Auckland International Airport chief executive Adrian Littlewood said New Zealand still has plenty of capacity to grow tourism from its record levels achieved last year.
Visitor arrivals to New Zealand rose 10 per cent to 3.13 million last year, and tourism has become the country’s number one export earner, overtaking dairy. The sector has a goal of hitting $41 billion in total revenue by 2025, up from $29.8 billion in 2015.
Littlewood said while the goal is “quite a significant step up”, it is achievable providing the industry works cohesively on growing the infrastructure to support that sort of rise in both volume and quality of international visitor who will stay longer and spend more.

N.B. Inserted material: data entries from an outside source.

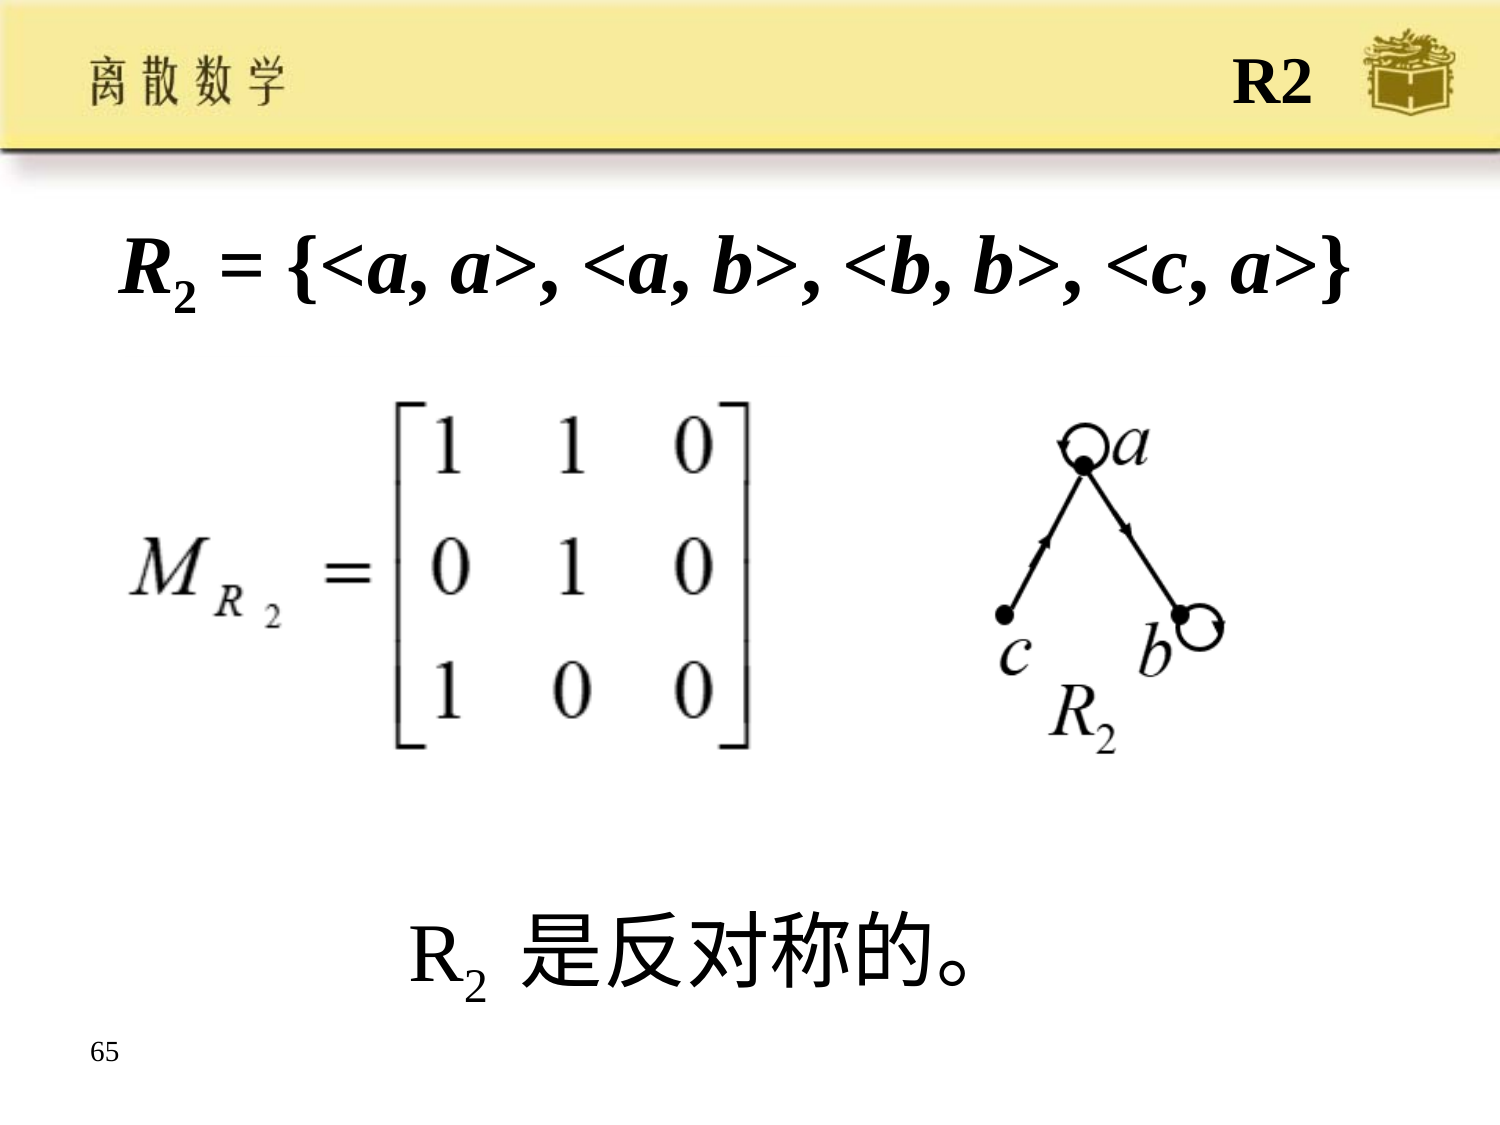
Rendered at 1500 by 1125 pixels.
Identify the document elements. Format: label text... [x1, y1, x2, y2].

picture [0, 0, 1500, 1125]
text_box R2 是反对称的。 [393, 891, 1035, 1020]
slide_number 65 [75, 1024, 425, 1103]
text_box R2 = {<a, a>, <a, b>, <b, b>, <c, a>} [103, 203, 1368, 321]
title R2 [324, 42, 1329, 112]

Key opportunities identified are high value Chinese, international students, business events, cruise visits, emerging markets, and promoting Christchurch as a gateway and destination.
Auckland Airport spends around $10 million to $15 million annually supporting tourism marketing for the country.
Littlewood said the industry was too slow to respond to fast growth out of China and initially spent money in the wrong areas. In order to reach its target, New Zealand has to spread more visitors throughout the year rather than just in the peak summer months, he said.
“Traditionally Auckland has been described as being at the bottom of the world but the world is round and Auckland is actually in the middle of a direct line between Tokyo and Buenos Aires.”
New Zealand still has capacity to grow, though it will require ongoing and close coordination between government and industry, he said. New Zealand is ranked number 67 in the world by visitation per capita and 107th by visitation per square kilometre.
“There are plenty of opportunities for this country but we will have to be receptive.
“Ireland, which is also a small country with 4.5 million people, has 8.6 million visitors a year and I don’t think the people of Ireland feel those visitors are taking over the country.”
Cheap fuel prices, more efficient modern aircraft, and a lower Kiwi dollar are making long-haul flights to New Zealand more attractive.
Littlewood said providing detailed information on visitor forecasts to hotel developers would give them “a real handle before they put their money at risk.”
Improved visitor numbers have already led to a 20 per cent increase or around 2000 new hotel rooms in Auckland.